When you reach the line with "10: (396, 213, 9.16)" in the data below, begin printing lines exactly, and stop once the line with "28: (562, 215, 6.99)" has been printed.

Segment Start: Supplied material

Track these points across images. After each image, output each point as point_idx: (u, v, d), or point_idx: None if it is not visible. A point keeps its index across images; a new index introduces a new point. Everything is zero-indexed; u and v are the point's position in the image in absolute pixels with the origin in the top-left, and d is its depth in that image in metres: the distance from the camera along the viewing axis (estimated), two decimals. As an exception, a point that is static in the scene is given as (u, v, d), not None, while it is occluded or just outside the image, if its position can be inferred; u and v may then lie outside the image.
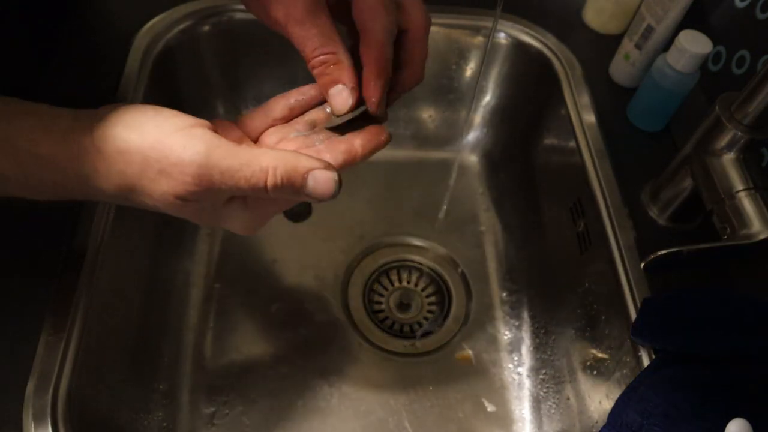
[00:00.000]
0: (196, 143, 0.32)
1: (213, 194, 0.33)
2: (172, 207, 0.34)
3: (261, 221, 0.38)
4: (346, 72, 0.37)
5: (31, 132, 0.33)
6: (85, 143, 0.33)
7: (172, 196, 0.33)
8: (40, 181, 0.34)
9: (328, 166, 0.34)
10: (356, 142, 0.38)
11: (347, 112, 0.38)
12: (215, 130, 0.35)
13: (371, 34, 0.37)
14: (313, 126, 0.40)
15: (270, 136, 0.40)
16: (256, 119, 0.40)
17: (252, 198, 0.36)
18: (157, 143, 0.32)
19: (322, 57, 0.36)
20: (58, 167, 0.33)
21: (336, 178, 0.34)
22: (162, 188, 0.33)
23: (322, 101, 0.41)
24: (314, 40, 0.36)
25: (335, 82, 0.37)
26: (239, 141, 0.39)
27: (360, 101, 0.38)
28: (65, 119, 0.34)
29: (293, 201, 0.38)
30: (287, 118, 0.41)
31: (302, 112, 0.41)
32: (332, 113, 0.39)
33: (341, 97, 0.37)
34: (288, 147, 0.39)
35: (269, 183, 0.32)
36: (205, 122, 0.35)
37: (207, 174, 0.32)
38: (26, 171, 0.33)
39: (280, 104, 0.41)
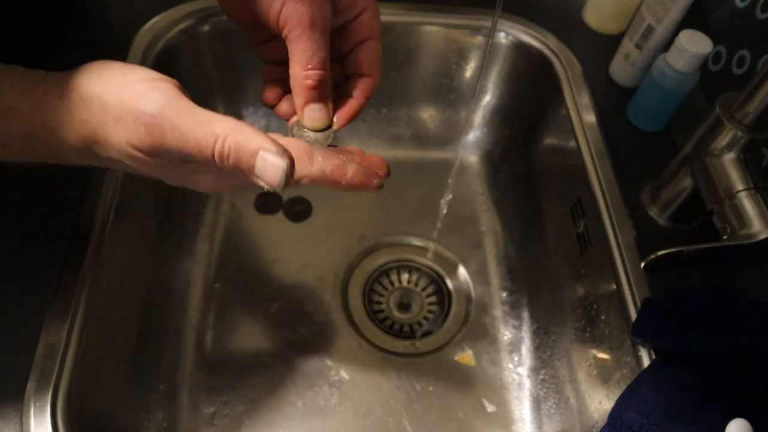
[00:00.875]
0: (156, 95, 0.32)
1: (165, 152, 0.32)
2: (133, 160, 0.33)
3: (225, 188, 0.38)
4: (330, 94, 0.38)
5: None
6: (51, 92, 0.33)
7: (128, 145, 0.32)
8: (8, 132, 0.33)
9: (282, 153, 0.31)
10: (350, 168, 0.37)
11: (318, 131, 0.39)
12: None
13: (371, 80, 0.41)
14: None
15: None
16: None
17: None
18: (117, 90, 0.32)
19: (323, 72, 0.37)
20: (24, 116, 0.33)
21: (284, 166, 0.31)
22: (119, 137, 0.32)
23: None
24: (323, 54, 0.37)
25: (321, 100, 0.38)
26: None
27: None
28: (38, 74, 0.34)
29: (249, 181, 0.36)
30: None
31: None
32: (304, 126, 0.40)
33: (322, 114, 0.38)
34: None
35: (216, 149, 0.31)
36: (174, 81, 0.34)
37: (159, 126, 0.31)
38: None
39: None
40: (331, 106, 0.39)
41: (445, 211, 0.71)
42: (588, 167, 0.59)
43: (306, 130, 0.40)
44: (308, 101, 0.38)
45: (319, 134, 0.40)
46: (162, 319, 0.61)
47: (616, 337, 0.52)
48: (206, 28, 0.67)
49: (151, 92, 0.32)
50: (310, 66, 0.36)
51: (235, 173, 0.32)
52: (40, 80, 0.33)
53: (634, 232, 0.54)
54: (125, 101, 0.32)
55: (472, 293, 0.70)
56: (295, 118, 0.40)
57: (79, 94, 0.33)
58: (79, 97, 0.33)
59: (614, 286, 0.52)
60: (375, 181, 0.37)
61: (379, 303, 0.69)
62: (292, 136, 0.40)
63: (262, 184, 0.32)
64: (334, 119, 0.40)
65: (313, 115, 0.38)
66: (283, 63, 0.41)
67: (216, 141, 0.31)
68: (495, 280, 0.71)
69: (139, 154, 0.33)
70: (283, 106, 0.42)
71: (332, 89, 0.39)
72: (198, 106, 0.33)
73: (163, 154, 0.33)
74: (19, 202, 0.50)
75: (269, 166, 0.31)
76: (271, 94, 0.42)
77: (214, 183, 0.37)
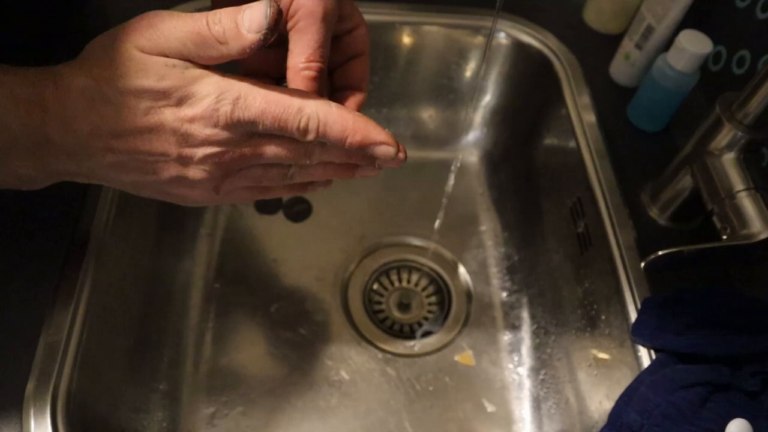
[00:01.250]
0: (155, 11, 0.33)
1: (165, 41, 0.32)
2: (138, 73, 0.32)
3: (225, 188, 0.36)
4: (325, 91, 0.39)
5: (11, 73, 0.33)
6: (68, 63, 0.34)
7: (135, 48, 0.32)
8: (23, 117, 0.32)
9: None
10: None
11: None
12: None
13: (361, 94, 0.41)
14: None
15: None
16: None
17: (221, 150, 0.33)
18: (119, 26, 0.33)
19: (320, 65, 0.36)
20: (33, 74, 0.33)
21: (266, 7, 0.32)
22: (125, 45, 0.32)
23: None
24: (326, 49, 0.37)
25: (317, 92, 0.37)
26: None
27: None
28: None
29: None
30: None
31: None
32: None
33: None
34: None
35: (209, 19, 0.32)
36: None
37: (160, 17, 0.32)
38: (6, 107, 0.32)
39: None
40: (328, 99, 0.38)
41: (444, 210, 0.71)
42: (588, 167, 0.59)
43: None
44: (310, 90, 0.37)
45: None
46: (162, 318, 0.61)
47: (616, 337, 0.52)
48: (206, 28, 0.67)
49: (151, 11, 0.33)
50: (312, 58, 0.36)
51: (222, 44, 0.32)
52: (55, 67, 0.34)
53: (634, 232, 0.54)
54: (127, 22, 0.33)
55: (472, 293, 0.70)
56: None
57: (86, 47, 0.34)
58: (85, 49, 0.34)
59: (614, 286, 0.52)
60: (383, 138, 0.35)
61: (379, 303, 0.69)
62: None
63: (250, 36, 0.32)
64: None
65: None
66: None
67: (208, 14, 0.32)
68: (495, 280, 0.71)
69: (144, 56, 0.32)
70: None
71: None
72: None
73: (164, 45, 0.32)
74: (19, 202, 0.50)
75: (254, 10, 0.32)
76: None
77: (212, 174, 0.34)
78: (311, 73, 0.36)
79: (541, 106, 0.70)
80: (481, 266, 0.72)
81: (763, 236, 0.44)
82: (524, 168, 0.73)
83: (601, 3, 0.70)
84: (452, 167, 0.77)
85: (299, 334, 0.64)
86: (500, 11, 0.70)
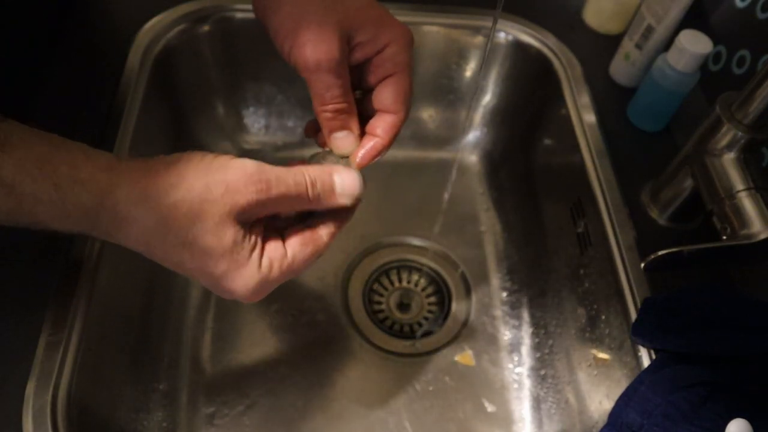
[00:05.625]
0: (246, 161, 0.36)
1: (273, 202, 0.36)
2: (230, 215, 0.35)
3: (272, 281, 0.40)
4: (355, 122, 0.41)
5: (73, 157, 0.34)
6: (134, 170, 0.35)
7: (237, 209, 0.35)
8: (77, 204, 0.33)
9: (352, 169, 0.40)
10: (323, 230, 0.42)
11: (346, 157, 0.42)
12: None
13: (393, 117, 0.42)
14: None
15: None
16: None
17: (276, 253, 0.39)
18: (211, 172, 0.35)
19: (339, 105, 0.40)
20: (98, 189, 0.34)
21: (359, 175, 0.40)
22: (221, 209, 0.35)
23: None
24: (336, 90, 0.39)
25: (344, 128, 0.41)
26: None
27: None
28: (107, 155, 0.35)
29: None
30: None
31: None
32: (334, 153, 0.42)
33: (347, 141, 0.41)
34: None
35: (308, 180, 0.37)
36: None
37: (267, 181, 0.35)
38: (64, 193, 0.33)
39: None
40: (357, 131, 0.41)
41: (444, 211, 0.71)
42: (588, 167, 0.59)
43: (335, 155, 0.42)
44: (331, 130, 0.41)
45: (347, 159, 0.42)
46: (162, 318, 0.61)
47: (616, 337, 0.52)
48: (206, 28, 0.67)
49: (239, 162, 0.36)
50: (324, 101, 0.39)
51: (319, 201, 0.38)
52: (116, 159, 0.35)
53: (634, 232, 0.54)
54: (227, 178, 0.35)
55: (472, 293, 0.70)
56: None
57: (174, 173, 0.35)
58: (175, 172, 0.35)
59: (614, 286, 0.52)
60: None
61: (379, 303, 0.69)
62: (324, 160, 0.42)
63: (344, 200, 0.39)
64: (358, 159, 0.42)
65: (337, 143, 0.41)
66: None
67: (305, 175, 0.37)
68: (495, 280, 0.71)
69: (239, 220, 0.35)
70: (321, 137, 0.44)
71: (357, 116, 0.41)
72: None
73: (271, 207, 0.37)
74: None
75: (347, 179, 0.39)
76: (309, 129, 0.46)
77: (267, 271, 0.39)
78: (328, 114, 0.40)
79: (541, 106, 0.70)
80: (481, 266, 0.72)
81: (763, 236, 0.44)
82: (524, 168, 0.73)
83: (601, 3, 0.70)
84: (452, 167, 0.77)
85: (299, 334, 0.64)
86: (500, 11, 0.70)
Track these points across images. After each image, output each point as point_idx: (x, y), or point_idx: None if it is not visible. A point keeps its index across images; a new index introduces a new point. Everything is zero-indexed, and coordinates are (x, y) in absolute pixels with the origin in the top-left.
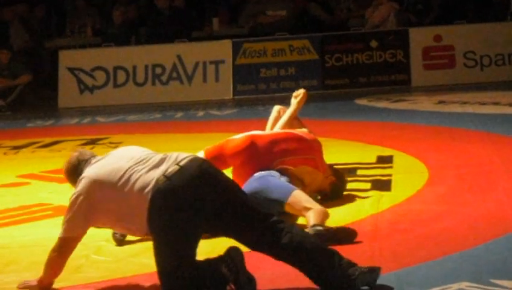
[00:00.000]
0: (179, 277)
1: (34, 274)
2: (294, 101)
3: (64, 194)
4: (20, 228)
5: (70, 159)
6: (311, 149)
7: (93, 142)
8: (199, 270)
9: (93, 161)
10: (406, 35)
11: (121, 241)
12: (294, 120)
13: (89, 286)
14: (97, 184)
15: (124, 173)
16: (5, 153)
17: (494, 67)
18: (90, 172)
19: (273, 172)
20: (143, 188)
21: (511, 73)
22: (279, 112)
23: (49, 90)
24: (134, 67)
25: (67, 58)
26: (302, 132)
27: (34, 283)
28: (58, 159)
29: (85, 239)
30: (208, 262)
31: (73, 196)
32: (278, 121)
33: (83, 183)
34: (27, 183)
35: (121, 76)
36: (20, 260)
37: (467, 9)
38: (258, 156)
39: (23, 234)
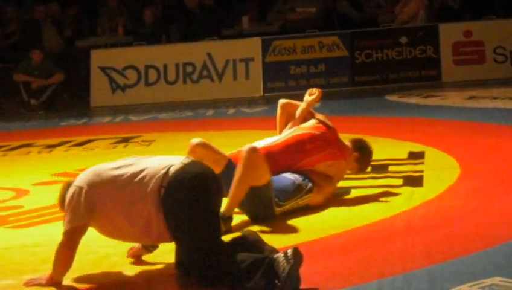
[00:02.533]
0: (212, 258)
1: (70, 271)
2: (308, 98)
3: None
4: (55, 226)
5: (60, 192)
6: (324, 143)
7: (126, 140)
8: (233, 257)
9: None
10: (436, 31)
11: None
12: (307, 114)
13: (122, 283)
14: (95, 173)
15: (124, 164)
16: (39, 152)
17: None
18: (87, 169)
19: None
20: (153, 174)
21: None
22: (283, 108)
23: (82, 90)
24: (165, 66)
25: (99, 58)
26: (311, 127)
27: (43, 280)
28: (92, 157)
29: None
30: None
31: (72, 189)
32: (283, 117)
33: (80, 177)
34: (62, 181)
35: (152, 75)
36: None
37: (497, 5)
38: (273, 167)
39: (58, 233)
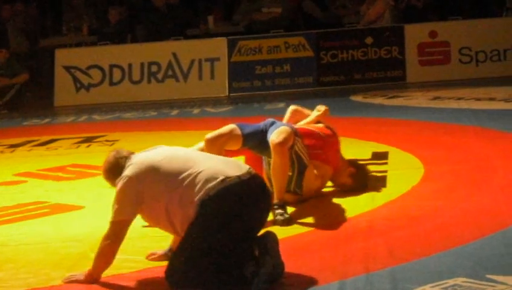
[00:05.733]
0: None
1: (32, 271)
2: (316, 113)
3: (61, 192)
4: (17, 226)
5: (108, 159)
6: (324, 144)
7: (89, 140)
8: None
9: (133, 156)
10: (401, 32)
11: None
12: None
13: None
14: (150, 167)
15: (180, 160)
16: (1, 152)
17: (489, 63)
18: (142, 158)
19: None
20: (206, 180)
21: (506, 69)
22: (293, 114)
23: (46, 89)
24: (130, 66)
25: (64, 57)
26: (317, 127)
27: (82, 276)
28: (55, 157)
29: (82, 236)
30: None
31: (123, 180)
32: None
33: (134, 167)
34: (24, 181)
35: (117, 74)
36: (17, 258)
37: (463, 5)
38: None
39: (20, 233)
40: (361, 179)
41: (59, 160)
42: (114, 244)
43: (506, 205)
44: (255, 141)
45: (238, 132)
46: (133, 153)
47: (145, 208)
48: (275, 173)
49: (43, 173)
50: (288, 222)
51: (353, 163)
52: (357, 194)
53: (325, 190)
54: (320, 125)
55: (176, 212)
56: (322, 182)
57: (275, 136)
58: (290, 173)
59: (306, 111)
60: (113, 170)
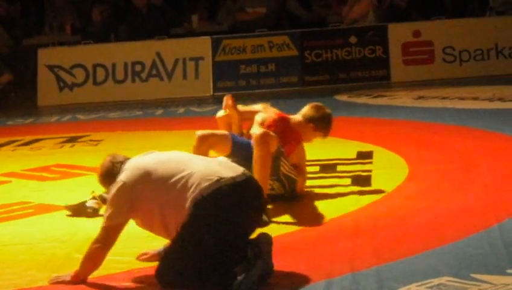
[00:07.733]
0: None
1: (18, 272)
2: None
3: (45, 192)
4: (2, 227)
5: (103, 163)
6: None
7: (73, 139)
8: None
9: (128, 161)
10: (385, 31)
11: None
12: (245, 114)
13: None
14: (145, 172)
15: (173, 162)
16: None
17: (473, 62)
18: (136, 163)
19: None
20: (199, 181)
21: (490, 68)
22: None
23: (29, 88)
24: (114, 65)
25: (47, 56)
26: (270, 116)
27: (68, 277)
28: (39, 157)
29: (66, 237)
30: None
31: (117, 185)
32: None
33: (128, 172)
34: (8, 181)
35: (101, 73)
36: (2, 258)
37: (446, 5)
38: None
39: (4, 233)
40: (325, 125)
41: (43, 160)
42: (104, 248)
43: (490, 204)
44: (242, 154)
45: (230, 138)
46: (128, 158)
47: (139, 212)
48: (255, 166)
49: (27, 173)
50: (263, 224)
51: (306, 117)
52: (343, 194)
53: (310, 190)
54: (258, 117)
55: (171, 214)
56: (302, 163)
57: (255, 130)
58: (283, 192)
59: (234, 119)
60: (108, 175)
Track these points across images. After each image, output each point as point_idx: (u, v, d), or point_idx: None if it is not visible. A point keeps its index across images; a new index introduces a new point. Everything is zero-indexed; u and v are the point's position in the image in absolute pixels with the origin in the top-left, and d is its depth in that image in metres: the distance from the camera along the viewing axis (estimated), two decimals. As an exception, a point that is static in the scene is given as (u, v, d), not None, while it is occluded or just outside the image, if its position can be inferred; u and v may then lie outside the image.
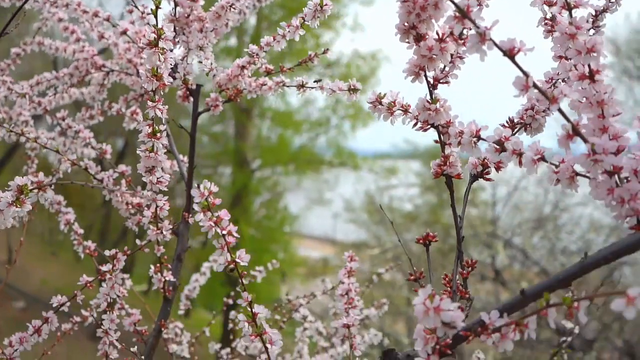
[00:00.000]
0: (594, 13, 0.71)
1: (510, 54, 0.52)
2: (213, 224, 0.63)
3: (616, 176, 0.53)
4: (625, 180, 0.52)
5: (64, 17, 1.25)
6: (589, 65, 0.54)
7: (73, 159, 1.00)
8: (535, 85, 0.51)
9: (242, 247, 0.69)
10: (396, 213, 9.16)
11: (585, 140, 0.52)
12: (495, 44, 0.51)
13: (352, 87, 0.85)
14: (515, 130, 0.71)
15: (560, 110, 0.52)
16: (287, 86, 0.97)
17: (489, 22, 0.53)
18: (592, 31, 0.68)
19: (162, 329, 1.01)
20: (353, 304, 0.97)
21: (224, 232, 0.63)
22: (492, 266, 5.71)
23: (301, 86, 0.96)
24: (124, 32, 1.05)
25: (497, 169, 0.69)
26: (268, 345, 0.66)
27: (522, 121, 0.71)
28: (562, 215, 6.99)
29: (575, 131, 0.52)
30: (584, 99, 0.55)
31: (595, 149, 0.51)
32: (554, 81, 0.72)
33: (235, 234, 0.64)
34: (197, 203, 0.62)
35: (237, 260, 0.64)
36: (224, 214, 0.64)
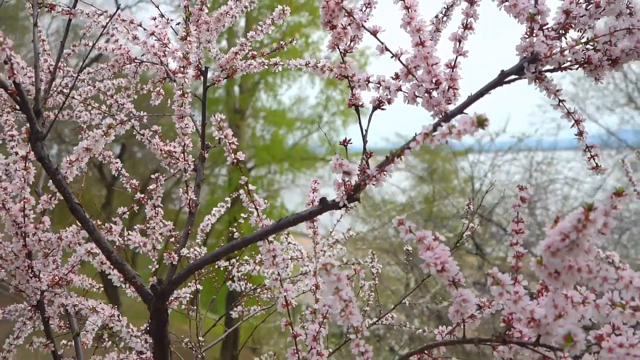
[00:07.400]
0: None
1: (374, 33, 1.01)
2: (223, 137, 1.11)
3: (433, 93, 1.02)
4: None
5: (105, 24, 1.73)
6: (419, 37, 1.03)
7: (122, 119, 1.48)
8: (386, 49, 1.00)
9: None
10: (390, 205, 9.55)
11: (413, 76, 1.01)
12: (365, 28, 1.00)
13: (307, 62, 1.33)
14: (400, 79, 1.20)
15: (402, 63, 1.01)
16: (267, 65, 1.47)
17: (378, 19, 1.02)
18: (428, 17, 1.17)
19: (189, 232, 1.49)
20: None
21: (230, 141, 1.12)
22: (473, 240, 6.22)
23: (276, 64, 1.45)
24: (152, 34, 1.53)
25: (389, 102, 1.18)
26: (257, 207, 1.15)
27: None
28: (539, 192, 7.52)
29: (409, 72, 1.01)
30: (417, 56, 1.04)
31: (418, 79, 1.00)
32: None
33: (236, 143, 1.12)
34: (213, 125, 1.11)
35: (238, 157, 1.13)
36: (230, 131, 1.12)
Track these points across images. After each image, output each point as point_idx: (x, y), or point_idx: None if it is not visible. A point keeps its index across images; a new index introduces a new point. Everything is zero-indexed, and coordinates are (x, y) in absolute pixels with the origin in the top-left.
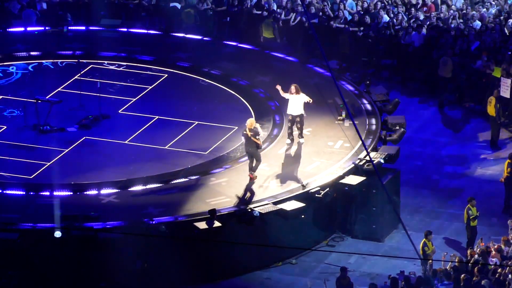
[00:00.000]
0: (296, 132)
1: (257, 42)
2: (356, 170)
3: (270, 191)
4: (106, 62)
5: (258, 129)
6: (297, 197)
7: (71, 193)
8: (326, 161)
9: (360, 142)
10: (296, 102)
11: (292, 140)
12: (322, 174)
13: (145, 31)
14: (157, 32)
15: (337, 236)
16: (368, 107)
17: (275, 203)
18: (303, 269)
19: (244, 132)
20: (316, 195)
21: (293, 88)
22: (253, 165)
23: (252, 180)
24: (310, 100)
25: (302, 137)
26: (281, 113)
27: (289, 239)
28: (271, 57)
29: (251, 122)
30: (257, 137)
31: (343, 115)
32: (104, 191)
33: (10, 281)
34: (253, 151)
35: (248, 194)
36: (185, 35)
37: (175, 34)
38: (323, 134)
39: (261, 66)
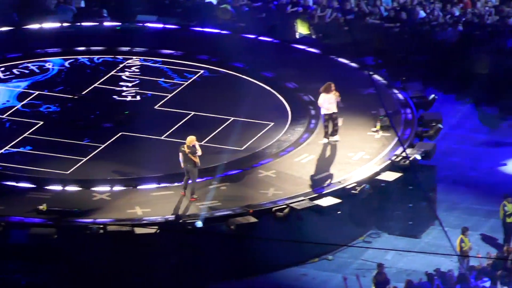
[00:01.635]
0: (330, 130)
1: (292, 38)
2: (392, 166)
3: (306, 187)
4: (141, 57)
5: (197, 147)
6: (333, 193)
7: (108, 188)
8: (369, 153)
9: (397, 138)
10: (326, 100)
11: (327, 138)
12: (359, 170)
13: (180, 26)
14: (192, 28)
15: (373, 232)
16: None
17: (311, 199)
18: (339, 265)
19: (182, 148)
20: (352, 191)
21: (325, 86)
22: (188, 183)
23: (191, 200)
24: (338, 99)
25: (335, 135)
26: (316, 109)
27: (325, 235)
28: (305, 53)
29: (190, 139)
30: (195, 154)
31: (378, 126)
32: (140, 187)
33: (45, 276)
34: (190, 168)
35: (284, 190)
36: (220, 31)
37: (209, 29)
38: (360, 131)
39: (297, 62)
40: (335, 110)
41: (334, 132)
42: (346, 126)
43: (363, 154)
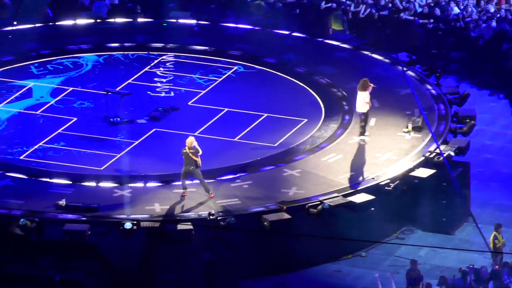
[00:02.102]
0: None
1: (326, 34)
2: (426, 163)
3: (339, 183)
4: (174, 54)
5: (197, 146)
6: (366, 190)
7: (141, 184)
8: (396, 154)
9: (430, 135)
10: (360, 98)
11: (361, 134)
12: (392, 166)
13: (216, 23)
14: (227, 24)
15: (407, 229)
16: (438, 99)
17: (344, 196)
18: (373, 262)
19: (184, 151)
20: (386, 187)
21: (361, 83)
22: (201, 184)
23: (211, 197)
24: (368, 102)
25: (364, 134)
26: (350, 106)
27: (359, 232)
28: (339, 49)
29: (190, 140)
30: (197, 155)
31: (409, 127)
32: (174, 183)
33: (79, 272)
34: (193, 170)
35: (317, 187)
36: (254, 27)
37: (244, 26)
38: (392, 131)
39: (331, 58)
40: (365, 110)
41: (362, 131)
42: (378, 125)
43: (391, 154)
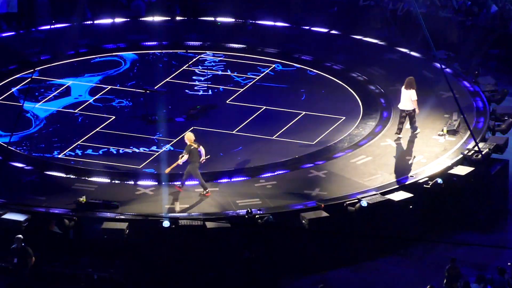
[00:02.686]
0: (407, 127)
1: (365, 32)
2: (464, 160)
3: (377, 181)
4: (212, 52)
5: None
6: (405, 188)
7: (179, 182)
8: (427, 157)
9: (469, 132)
10: (405, 96)
11: (399, 132)
12: (431, 164)
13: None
14: (262, 22)
15: (444, 226)
16: (476, 97)
17: (382, 194)
18: (411, 260)
19: (192, 147)
20: (424, 185)
21: (407, 82)
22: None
23: (207, 196)
24: (415, 100)
25: (414, 129)
26: (388, 101)
27: (397, 230)
28: (379, 47)
29: (191, 135)
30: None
31: (444, 130)
32: (213, 182)
33: (117, 270)
34: (193, 168)
35: (356, 185)
36: (292, 25)
37: (282, 23)
38: (426, 134)
39: (368, 56)
40: (412, 108)
41: (414, 127)
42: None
43: (421, 157)
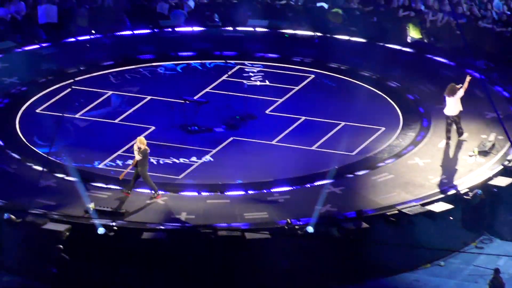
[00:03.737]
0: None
1: (404, 42)
2: (505, 171)
3: (417, 192)
4: (249, 63)
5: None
6: (445, 199)
7: (219, 193)
8: (448, 177)
9: (510, 143)
10: (450, 102)
11: (449, 140)
12: (471, 175)
13: (292, 31)
14: (305, 33)
15: (485, 238)
16: None
17: (423, 205)
18: (451, 271)
19: (147, 151)
20: (465, 196)
21: (449, 89)
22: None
23: (158, 198)
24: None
25: (461, 135)
26: (429, 115)
27: (437, 241)
28: (418, 57)
29: (143, 139)
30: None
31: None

Segment End: Supplied material

- [Answer below]
10: (396, 213, 9.16)
11: (585, 140, 0.52)
12: (495, 44, 0.51)
13: (352, 87, 0.85)
14: (515, 130, 0.71)
15: (560, 110, 0.52)
16: (287, 86, 0.97)
17: (489, 22, 0.53)
18: (592, 31, 0.68)
19: (162, 329, 1.01)
20: (353, 304, 0.97)
21: (224, 232, 0.63)
22: (492, 266, 5.71)
23: (301, 86, 0.96)
24: (124, 32, 1.05)
25: (497, 169, 0.69)
26: (268, 345, 0.66)
27: (522, 121, 0.71)
28: (562, 215, 6.99)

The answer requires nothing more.